On 30 January 2015, Mr. Platt, the father of a child, (‘Mary’), sent a letter to the school attended by the child requesting Mary to be absent during term time. This was for the period between 12 April and 21 April 2015. On 9 February 2015, the head teacher refused the request. Coincidentally, Mary’s mother, who had been separated from Mr Platt, had also taken Mary on holiday in February 2015, which had not been authorised by the school either.

Mr Platt went ahead and took Mary to Disney World in Florida regardless. Accordingly, the council issued Mr. Platt with a fixed penalty notice under the Education Act 1996. As this fine had not been paid within the requisite 21-day deadline, the fine increased to £120. This went unpaid too. Mr Platt was charged with an offence contrary to section 444(1) of the Education Act 1996. On 12 October 2015, a trial took place where the Magistrates determined that Mr Platt had no case to answer. They reasoned that ‘we have to ask ourselves whether M was a regular attendee. Before holiday with Dad, her attendance was 95%. Afterwards, it was 90.3% …. The document supplied on refusal of leave stated that satisfactory attendance is 90-95%’.

The council appealed by way of case stated. The High Court held that the magistrates had not erred in taking into account the child’s attendance outside the absent dates in determining the percentage attendance of the child. (see our post on the High Court decision here.)

THE SUPREME COURT DECISION

Lady Hale explained that the High Court certified a different point of law, namely under section 1 of the Administration of Justice 1960 what information is relevant to the specific period complained off when assessing whether an offence had been committed under section 444(1) of the 1996 Act.

In considering what ‘regular’ meant, Lady Hale considered that the three possible meanings interpretations.
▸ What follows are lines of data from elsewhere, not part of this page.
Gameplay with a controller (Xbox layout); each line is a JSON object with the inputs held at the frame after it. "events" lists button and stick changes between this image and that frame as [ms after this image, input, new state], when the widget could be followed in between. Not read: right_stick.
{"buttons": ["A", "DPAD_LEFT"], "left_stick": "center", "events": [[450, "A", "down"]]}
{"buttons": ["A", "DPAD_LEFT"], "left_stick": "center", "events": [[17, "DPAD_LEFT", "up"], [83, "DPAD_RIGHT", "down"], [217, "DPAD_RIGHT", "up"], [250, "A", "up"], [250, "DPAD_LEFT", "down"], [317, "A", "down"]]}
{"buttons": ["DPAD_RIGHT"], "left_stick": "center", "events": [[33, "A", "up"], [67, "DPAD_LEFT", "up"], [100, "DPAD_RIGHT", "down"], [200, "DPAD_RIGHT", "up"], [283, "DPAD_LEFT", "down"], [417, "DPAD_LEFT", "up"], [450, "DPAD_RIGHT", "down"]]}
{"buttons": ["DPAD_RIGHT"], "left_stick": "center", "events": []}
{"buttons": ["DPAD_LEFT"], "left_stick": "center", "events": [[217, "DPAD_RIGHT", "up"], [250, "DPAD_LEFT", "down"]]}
These were:

  1. At regular intervals.
  2. Sufficiently frequently.
  3. In accordance with the rules.

In accordance with the rules. In regard to ‘regular’ meaning attendance ‘at regular intervals’ was discarded as a possible interpretation, as this would have enabled a child’s attendance to be regular even if he was regularly late.

In regard to ‘sufficiently frequently’, the court considered that this interpretation accorded with what was meant when one talked of being a ‘regular’ at the pub or a ‘regular’ church. Attendance regularly could not be construed in this way. This was because the purpose of the Education Act 1996 was to increase the scope and character of compulsory state education. Lady Hale further reasoned that the 1994 Act sought to tighten not to relax parental liability. Most significantly, this interpretation would not have been sufficiently certain to found a criminal offence.

The court determined that ‘in accordance with the rules’ was the correct interpretation. This was because, while a minor or trivial breach of the rules could lead to criminal liability, this could be countenanced by a sensible prosecution policy. Further, as statutes imposing criminal liability should be drafted so that everyone knew where they stood this was the only interpretation that would achieve this.

The court, therefore, concluded that regularly in the context of offence meant ‘in accordance with the rules prescribed by the school’.

The decision will shift the attention on the attendance rules and policies of schools. This may result in an increase in judicial review claims.

Fact is that the now Mr. Platt will be reissued with a summons to appear at the Magistrates Court and the entire process begins. As regards Mary’s mother, she had decided to pay the fixed penalty fine at the time it was issued.